The Volunteer Fire Company of Halfway, Md.

An exterior view of The Volunteer Fire Company of Halfway, Md. Inc. is shown in this file photo. Jeffrey C. Ringer, the administrator and former chief of The Volunteer Fire Company of Halfway, Md. Inc., has been charged with misusing more than $10,000 in company funds over four years to pay for bar and restaurant bills, and a family member's tuition, according to the application for statement of charges filed by Maryland State Police. (Herlad-Mail file photo / June 11, 2010)

Jeffrey C. Ringer, the administrator and former chief of The Volunteer Fire Company of Halfway, Md. Inc., has been charged with misusing more than $10,000 in company funds over four years to pay for bar and restaurant bills, and a family member’s tuition, according to the application for statement of charges filed by Maryland State Police.

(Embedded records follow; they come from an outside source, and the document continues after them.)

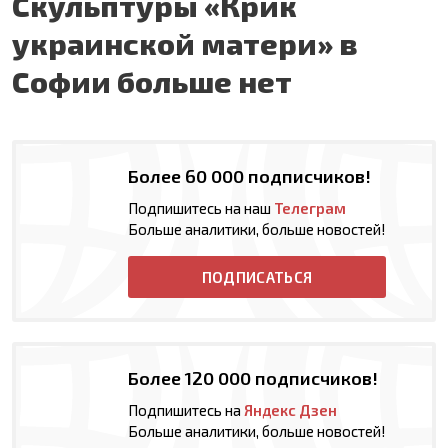
Скульптуры «Крик
украинской матери» в
Софии больше нет
Более 60 000 подписчиков!
Подпишитесь на наш
Телеграм
Больше аналитики, больше новостей!
ПОДПИСАТЬСЯ
Более 120 000 подписчиков!
Подпишитесь на
Яндекс Дзен
Больше аналитики, больше новостей!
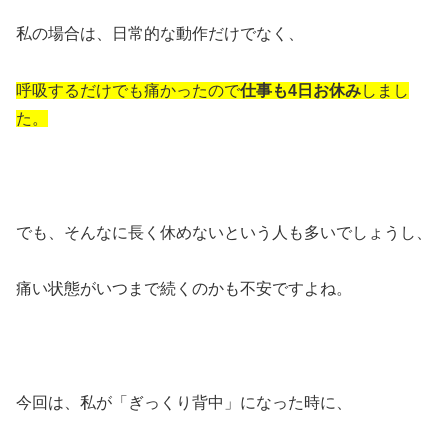
私の場合は、日常的な動作だけでなく、
呼吸するだけでも痛かったので
仕事も4日お休み
しまし
た。
でも、そんなに長く休めないという人も多いでしょうし、
痛い状態がいつまで続くのかも不安ですよね。
今回は、私が「ぎっくり背中」になった時に、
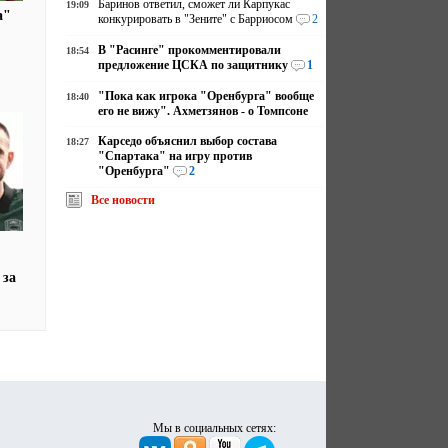
Баринов ответил, сможет ли Карпукас
19:09
а"
конкурировать в "Зените" с Барриосом
2
В "Расинге" прокомментировали
18:54
предложение ЦСКА по защитнику
1
"Пока как игрока "Оренбурга" вообще
18:40
его не вижу". Ахметзянов - о Томпсоне
Карседо объяснил выбор состава
18:27
"Спартака" на игру против
"Оренбурга"
2
Все новости
 за
Мы в социальных сетях:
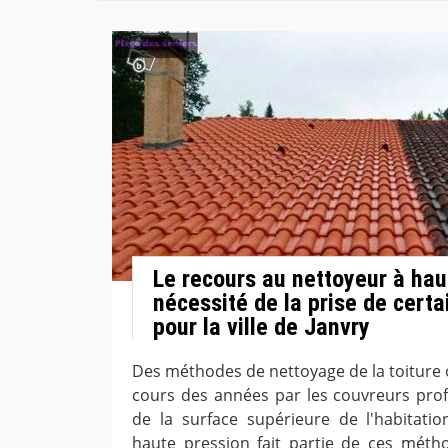
Le recours au nettoyeur à hau
nécessité de la prise de cert
pour la ville de Janvry
Des méthodes de nettoyage de la toiture 
cours des années par les couvreurs prof
de la surface supérieure de l'habitati
haute pression fait partie de ces méth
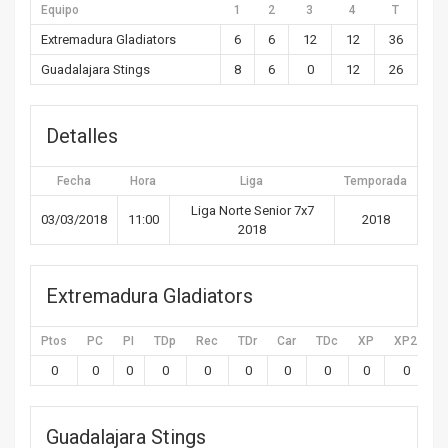
Equipo
1
2
3
4
T
Extremadura Gladiators
6
6
12
12
36
Guadalajara Stings
8
6
0
12
26
Detalles
Fecha
Hora
Liga
Temporada
Liga Norte Senior 7x7
03/03/2018
11:00
2018
2018
Extremadura Gladiators
Ptos
PC
PI
TDp
Rec
TDr
Car
TDc
XP
XP2
X
0
0
0
0
0
0
0
0
0
0
Guadalajara Stings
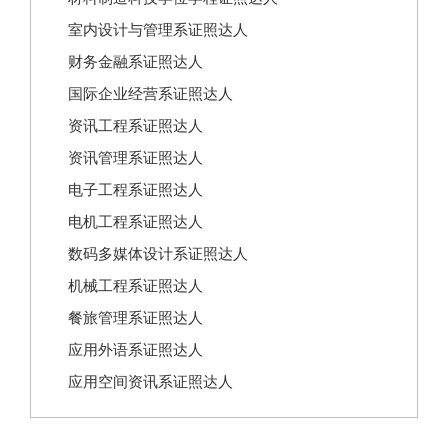
室内设计与管理系证照达人
财务金融系证照达人
国际企业经营系证照达人
资讯工程系证照达人
资讯管理系证照达人
电子工程系证照达人
电机工程系证照达人
数码多媒体设计系证照达人
机械工程系证照达人
餐旅管理系证照达人
应用外语系证照达人
应用空间资讯系证照达人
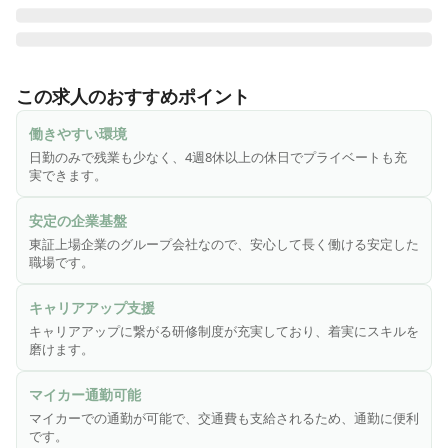
株式会社さわやか倶楽部は「東証スタンダード市場・株式会
社ウチヤマホールディングス」のグループ会社であり、安定
この求人のおすすめポイント
した基盤と誠実な運営に力を注いでいる企業で、全国で施設
を展開しています。「慈愛の心・尊厳を守る・お客様第一主
働きやすい環境
義」という理念を掲げ、お客様に安心で笑顔溢れる生活環境
日勤のみで残業も少なく、4週8休以上の休日でプライベートも充
を提供しています。特に大切にしているのは、お客様の「生
実できます。
きがい作り」。安心・安全はもちろんのこと、お客様に楽し
く毎日を過ごしていただけるよう、お客様の立場に立ったサ
安定の企業基盤
ービスを心がけています。
東証上場企業のグループ会社なので、安心して長く働ける安定した
職場です。
キャリアアップ支援
キャリアアップに繋がる研修制度が充実しており、着実にスキルを
磨けます。
マイカー通勤可能
マイカーでの通勤が可能で、交通費も支給されるため、通勤に便利
です。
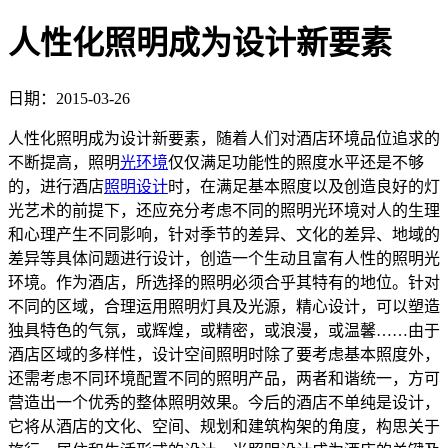
人性化照明成为设计新要素
日期：2015-03-26
人性化照明成为设计新要素，随着人们对酒店环境品位追求的
不断提高，照明
光环境
仅仅满足功能性的照度水平还是不够
的，进行酒店
照明设计
时，在满足基本照度以及创造良好的灯
光艺术的前提下，还应充分考虑不同的照明光环境对人的生理
和心理产生不同影响，针对季节的差异、文化的差异、地域的
差异等具体问题进行设计，创造一个生动且富有人性的照明光
环境。作为酒店，所选择的照明必须合乎其特有的地位。针对
不同的区域，合理运用照明灯具及光源，精心设计，可以塑造
独具特色的气氛，或辉煌，或精密，或浪漫，或温馨……由于
酒店区域的多样性，设计空间照明时除了要考虑基本照度外，
还需考虑不同环境配置不同的照明产品，两者和谐统一，方可
营造出一个优秀的整体照明效果。今后的酒店不单纯是设计，
它将从酒店的文化、空间、规划和建筑构架的角度，构思关于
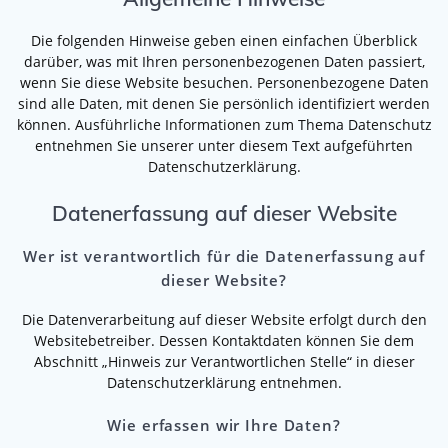
Die folgenden Hinweise geben einen einfachen Überblick
darüber, was mit Ihren personenbezogenen Daten passiert,
wenn Sie diese Website besuchen. Personenbezogene Daten
sind alle Daten, mit denen Sie persönlich identifiziert werden
können. Ausführliche Informationen zum Thema Datenschutz
entnehmen Sie unserer unter diesem Text aufgeführten
Datenschutzerklärung.
Datenerfassung auf dieser Website
Wer ist verantwortlich für die Datenerfassung auf
dieser Website?
Die Datenverarbeitung auf dieser Website erfolgt durch den
Websitebetreiber. Dessen Kontaktdaten können Sie dem
Abschnitt „Hinweis zur Verantwortlichen Stelle“ in dieser
Datenschutzerklärung entnehmen.
Wie erfassen wir Ihre Daten?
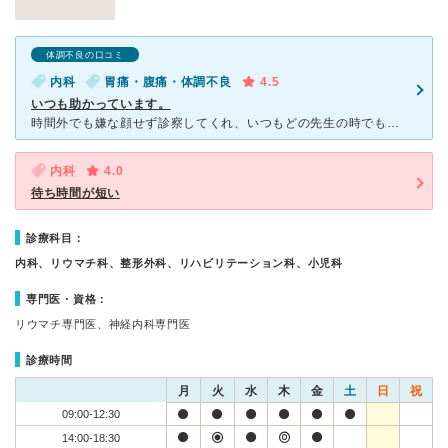
体調不良の口コミ
内科
胃痛・腹痛・体調不良
4.5
いつも助かっています。
時間外でも嫌な顔せず診察してくれ、いつもどの先生の時でも親身に話を聞いてくれます。 必要な時には引き止めず、すぐに大きい病院を紹介してくれます。 他院でクローン病の疑いがあると言われ、でも内視
内科
4.0
待ち時間が短い
診療科目：
内科、リウマチ科、整形外科、リハビリテーション科、小児科
専門医・資格：
リウマチ専門医、神経内科専門医
診療時間
月
火
水
木
金
土
日
祝
09:00-12:30
14:00-18:30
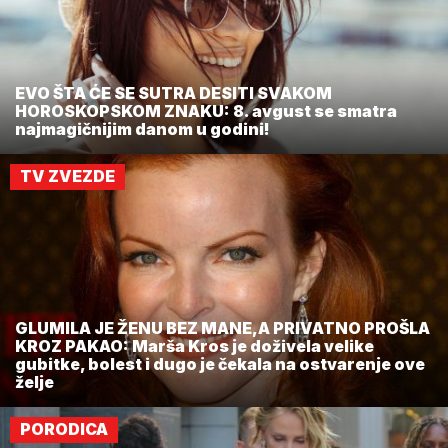
EVO ŠTA ĆE SE SUTRA DESITI SVAKOM
HOROSKOPSKOM ZNAKU: 8. avgust se smatra
najmagičnijim danom u godini!
TV ZVEZDE
GLUMILA JE ŽENU BEZ MANE,A PRIVATNO PROŠLA
KROZ PAKAO: Marša Kros je doživela velike
gubitke, bolest i dugo je čekala na ostvarenje ove
želje
PORODICA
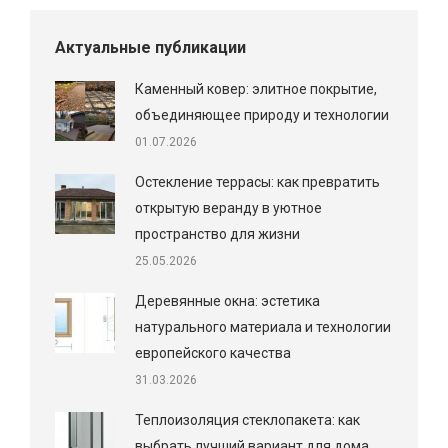
Актуальные публикации
Каменный ковер: элитное покрытие,
объединяющее природу и технологии
01.07.2026
Остекление террасы: как превратить
открытую веранду в уютное
пространство для жизни
25.05.2026
Деревянные окна: эстетика
натурального материала и технологии
европейского качества
31.03.2026
Теплоизоляция стеклопакета: как
выбрать лучший вариант для дома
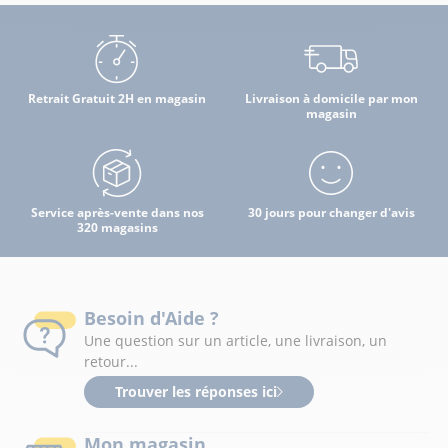
Retrait Gratuit 2H en magasin
Livraison à domicile par mon
magasin
Service après-vente dans nos
30 jours pour changer d'avis
320 magasins
Besoin d'Aide ?
Une question sur un article, une livraison, un
retour...
Trouver les réponses ici
Mon magasin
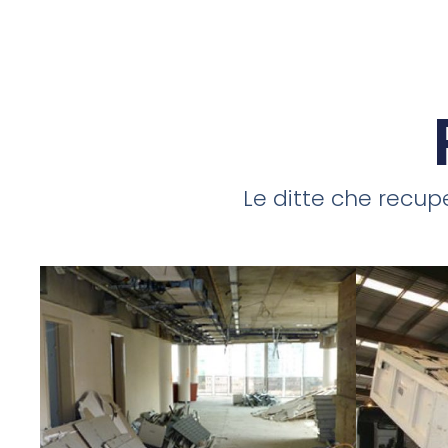
Le ditte che recupe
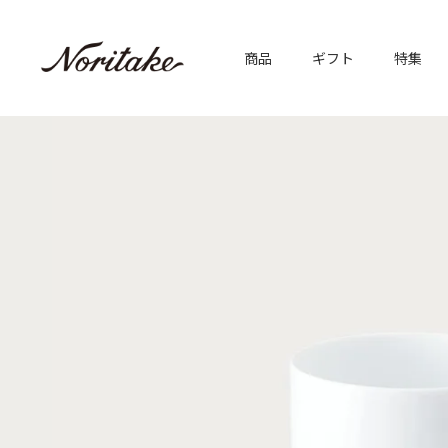
商品
ギフト
特集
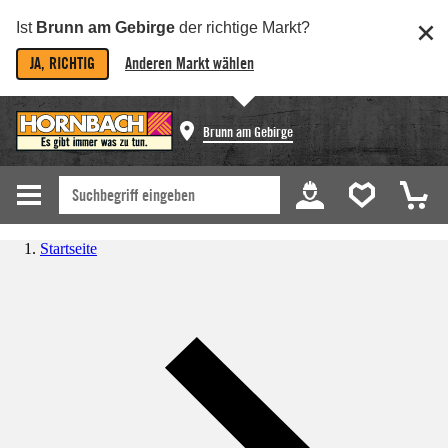
Ist
Brunn am Gebirge
der richtige Markt?
JA, RICHTIG
Anderen Markt wählen
Brunn am Gebirge
Startseite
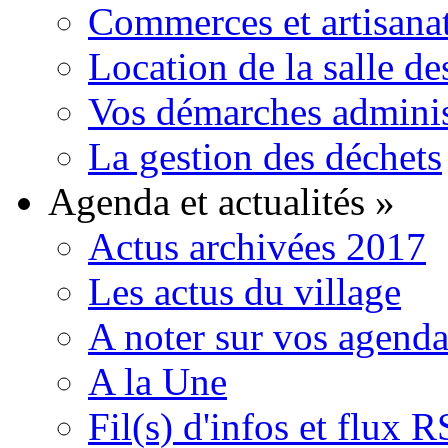
Commerces et artisana
Location de la salle de
Vos démarches adminis
La gestion des déchets
Agenda et actualités
»
Actus archivées 2017
Les actus du village
A noter sur vos agenda
A la Une
Fil(s) d'infos et flux 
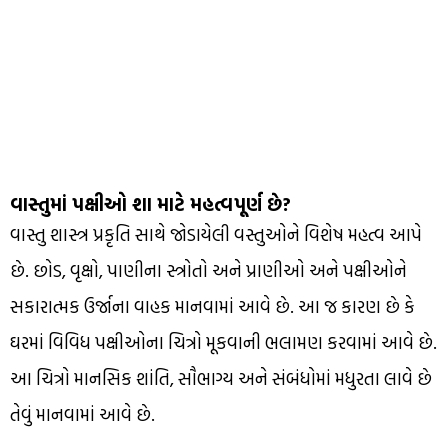
વાસ્તુમાં પક્ષીઓ શા માટે મહત્વપૂર્ણ છે?
વાસ્તુ શાસ્ત્ર પ્રકૃતિ સાથે જોડાયેલી વસ્તુઓને વિશેષ મહત્વ આપે
છે. છોડ, વૃક્ષો, પાણીના સ્ત્રોતો અને પ્રાણીઓ અને પક્ષીઓને
સકારાત્મક ઉર્જાના વાહક માનવામાં આવે છે. આ જ કારણ છે કે
ઘરમાં વિવિધ પક્ષીઓના ચિત્રો મૂકવાની ભલામણ કરવામાં આવે છે.
આ ચિત્રો માનસિક શાંતિ, સૌભાગ્ય અને સંબંધોમાં મધુરતા લાવે છે
તેવું માનવામાં આવે છે.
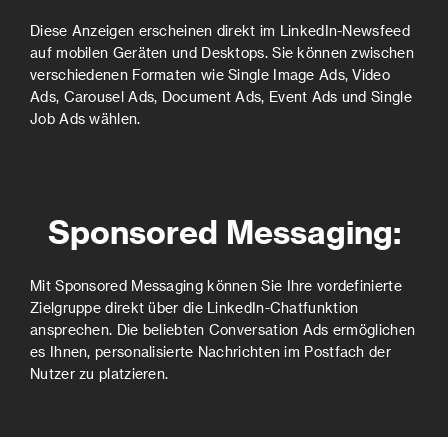
Diese Anzeigen erscheinen direkt im LinkedIn-Newsfeed
auf mobilen Geräten und Desktops. Sie können zwischen
verschiedenen Formaten wie Single Image Ads, Video
Ads, Carousel Ads, Document Ads, Event Ads und Single
Job Ads wählen.
Sponsored Messaging:
Mit Sponsored Messaging können Sie Ihre vordefinierte
Zielgruppe direkt über die LinkedIn-Chatfunktion
ansprechen. Die beliebten Conversation Ads ermöglichen
es Ihnen, personalisierte Nachrichten im Postfach der
Nutzer zu platzieren.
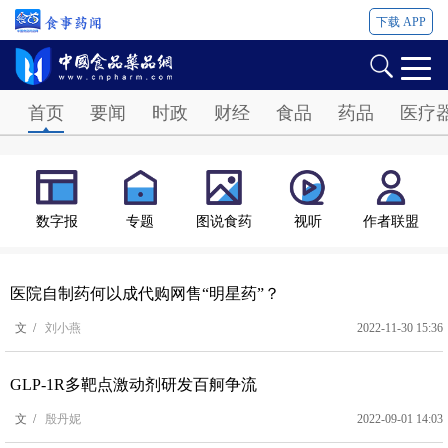
下载 APP
Password
首页
要闻
时政
财经
食品
药品
医疗
数字报
专题
图说食药
视听
作者联盟
医院自制药何以成代购网售“明星药”？
文 /
刘小燕
2022-11-30 15:36
GLP-1R多靶点激动剂研发百舸争流
文 /
殷丹妮
2022-09-01 14:03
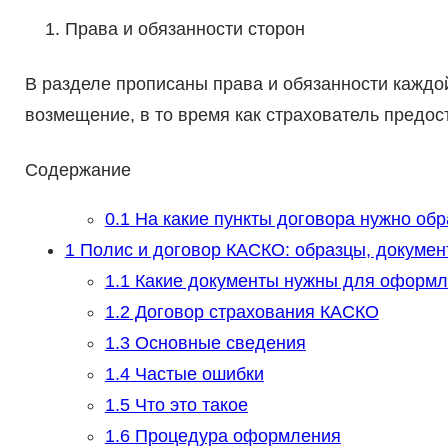
Права и обязанности сторон
В разделе прописаны права и обязанности каждо
возмещение, в то время как страхователь предос
Содержание
0.1
На какие пункты договора нужно об
1
Полис и договор КАСКО: образцы, докуме
1.1
Какие документы нужны для оформл
1.2
Договор страхования КАСКО
1.3
Основные сведения
1.4
Частые ошибки
1.5
Что это такое
1.6
Процедура оформления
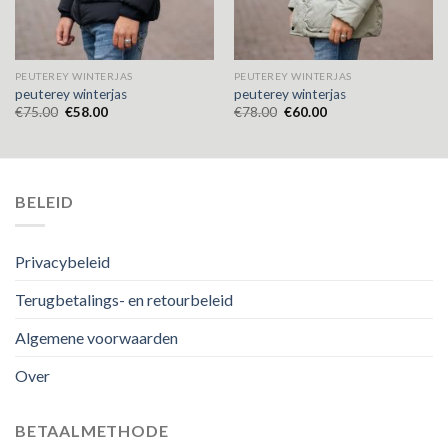
PEUTEREY WINTERJAS
PEUTEREY WINTERJAS
peuterey winterjas
peuterey winterjas
€
75.00
€
58.00
€
78.00
€
60.00
BELEID
Privacybeleid
Terugbetalings- en retourbeleid
Algemene voorwaarden
Over
BETAALMETHODE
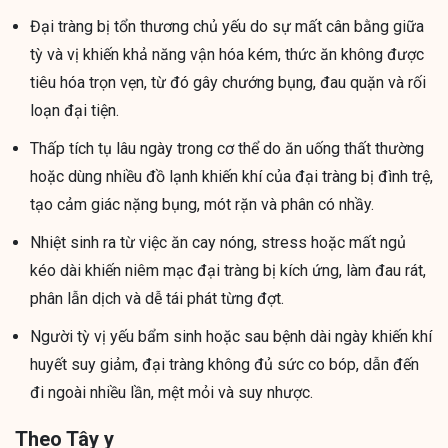
Đại tràng bị tổn thương chủ yếu do sự mất cân bằng giữa
tỳ và vị khiến khả năng vận hóa kém, thức ăn không được
tiêu hóa trọn vẹn, từ đó gây chướng bụng, đau quặn và rối
loạn đại tiện.
Thấp tích tụ lâu ngày trong cơ thể do ăn uống thất thường
hoặc dùng nhiều đồ lạnh khiến khí của đại tràng bị đình trệ,
tạo cảm giác nặng bụng, mót rặn và phân có nhầy.
Nhiệt sinh ra từ việc ăn cay nóng, stress hoặc mất ngủ
kéo dài khiến niêm mạc đại tràng bị kích ứng, làm đau rát,
phân lẫn dịch và dễ tái phát từng đợt.
Người tỳ vị yếu bẩm sinh hoặc sau bệnh dài ngày khiến khí
huyết suy giảm, đại tràng không đủ sức co bóp, dẫn đến
đi ngoài nhiều lần, mệt mỏi và suy nhược.
Theo Tây y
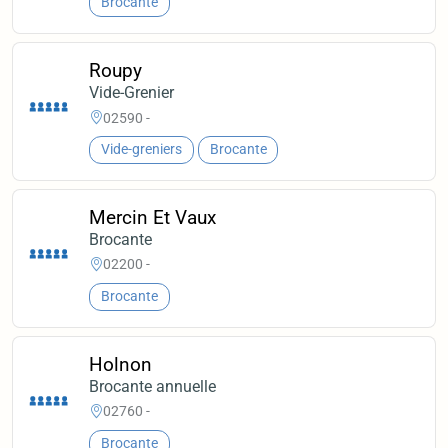
Brocante
Roupy
Vide-Grenier
02590 -
Vide-greniers
Brocante
Mercin Et Vaux
Brocante
02200 -
Brocante
Holnon
Brocante annuelle
02760 -
Brocante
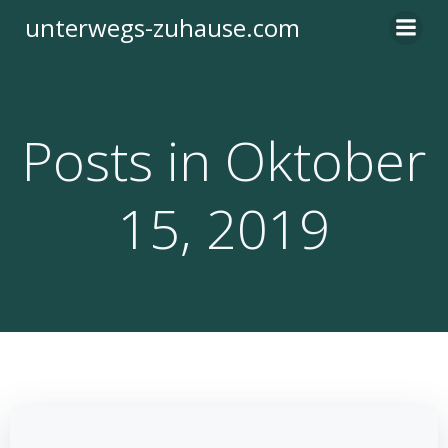
Zum
unterwegs-zuhause.com
Inhalt
springen
Posts in Oktober
15, 2019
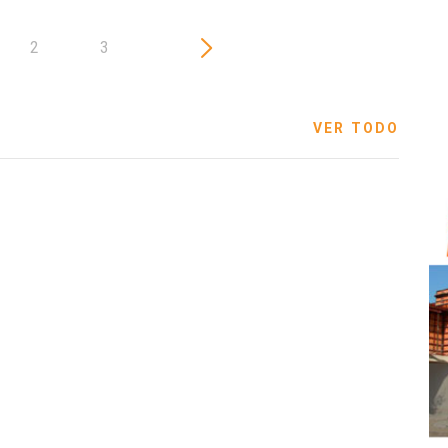
2
3
VER TODO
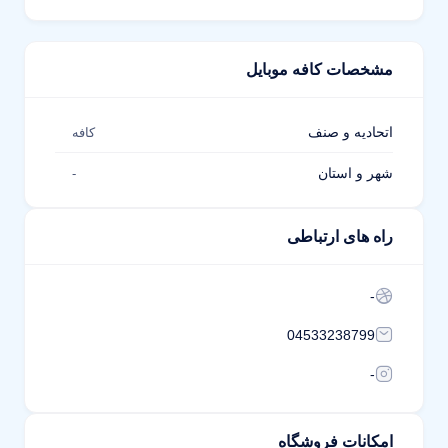
مشخصات کافه موبایل
اتحادیه و صنف
کافه
شهر و استان
-
راه های ارتباطی
-
04533238799
-
امکانات فروشگاه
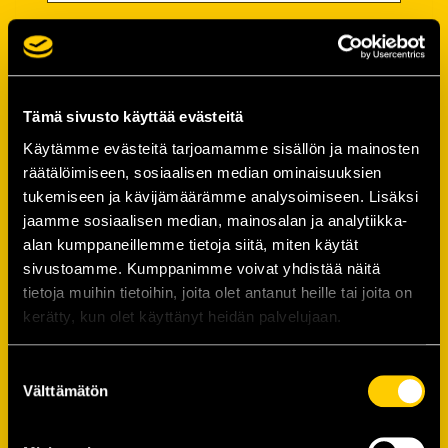
Salasana
Salasana (*):
Tämä sivusto käyttää evästeitä
Käytämme evästeitä tarjoamamme sisällön ja mainosten
räätälöimiseen, sosiaalisen median ominaisuuksien
Vahvista salasana (*):
tukemiseen ja kävijämäärämme analysoimiseen. Lisäksi
jaamme sosiaalisen median, mainosalan ja analytiikka-
alan kumppaneillemme tietoja siitä, miten käytät
Yhteystiedot
sivustoamme. Kumppanimme voivat yhdistää näitä
tietoja muihin tietoihin, joita olet antanut heille tai joita on
kerätty, kun olet käyttänyt heidän palvelujaan.
Katuosoite (*):
Suostumuksen
Välttämätön
valinta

Ringer, 53, of 11221 Hollywood Road, Hagerstown, was issued a summons Wednesday on charges of theft of more than $500 and theft scheme of more than $500, Washington County District Court records said.

Ringer, in a phone conversation Wednesday night, said, “Through further investigation I’ll be able to justify that the credit card purchases were legitimate business expenses for the fire company.”

Halfway Fire Co. President Jeff Kimble said Wednesday that Ringer was the former chief and is still the company’s administrator.

“No one from state police has notified me that there was even an investigation going on,” Kimble said.

“I kind of knew the investigation was still going on, but I didn’t suspect it would come to this,” former fire company President Jim Kimble Sr., Jeff Kimble’s brother, said Wednesday. “I thought it could all be answered.”

“I’m disappointed. I’m shocked,” Jim Kimble said. “Just heart-crushing to hear that.”

Jim Kimble, who was president from 1993 through December 2010, said that Ringer “was very much a major asset to the fire department. He served as chief for many years. He led the department in a lot of good directions.”

At the time of the investigation, Ringer was being paid approximately $87,000 a year as Halfway’s paid administrator, the charging document said.

The investigation that led to the charges against Ringer began in November 2009 when state police were contacted by Washington County Gaming Commission Director James Hovis, the charging document said.

Jim Kimble, then president of the company, had contacted Hovis about suspicions that money was being stolen or embezzled from its bingo operations and tip jar sales, the document said.

The company’s gaming operation was looked into by the U.S. Attorney’s Office’s Asset Forfeiture and Money Laundering Section and the IRS “but no criminal activity was immediately detected,” the charging document said.

The charging document listed $10,089.68 in alleged unauthorized spending by Ringer between March 17, 2005, and March 13, 2009.

That included $7,694.48 in unauthorized expenditures using a fire company credit card; reimbursing his personal credit card account from the fire company checking account for $1,807 in college tuition; and $588.20 reimbursed to his credit card from a company checking account for restaurant and bar bills, the charging document said.

Ringer said Wednesday that in many of these cases, a fire company official “was present and approved, or directed me, to use the fire company credit card.”

Any other information would have to come from his attorney John Salvatore, Ringer said.

Ten transactions were listed between 2005 and 2008 for which police allege Ringer used fire company checks to reimburse his credit card account for bar and restaurant bills, the charging document said.

Ringer paid for a family member’s tuition at Hagerstown Community College with his personal credit card in 2006 and then used fire company checks to pay those bills, the document alleged.

The majority of the unauthorized expenditures — more than 100 — were on a fire company credit card issued to Ringer, the charging document said. Most of those were for restaurants in the Hagerstown area, but included some in Virginia Beach, Va., Hancock, Cumberland, Md., Frederick, Md., Martinsburg, W.Va., and Greencastle, Pa.

Jim Kimble told Trooper Scott Bare that he and Ringer attended a Shriner’s convention in Virginia Beach each year and “any expenses there were not related to or approved by the fire company,” the charging document said.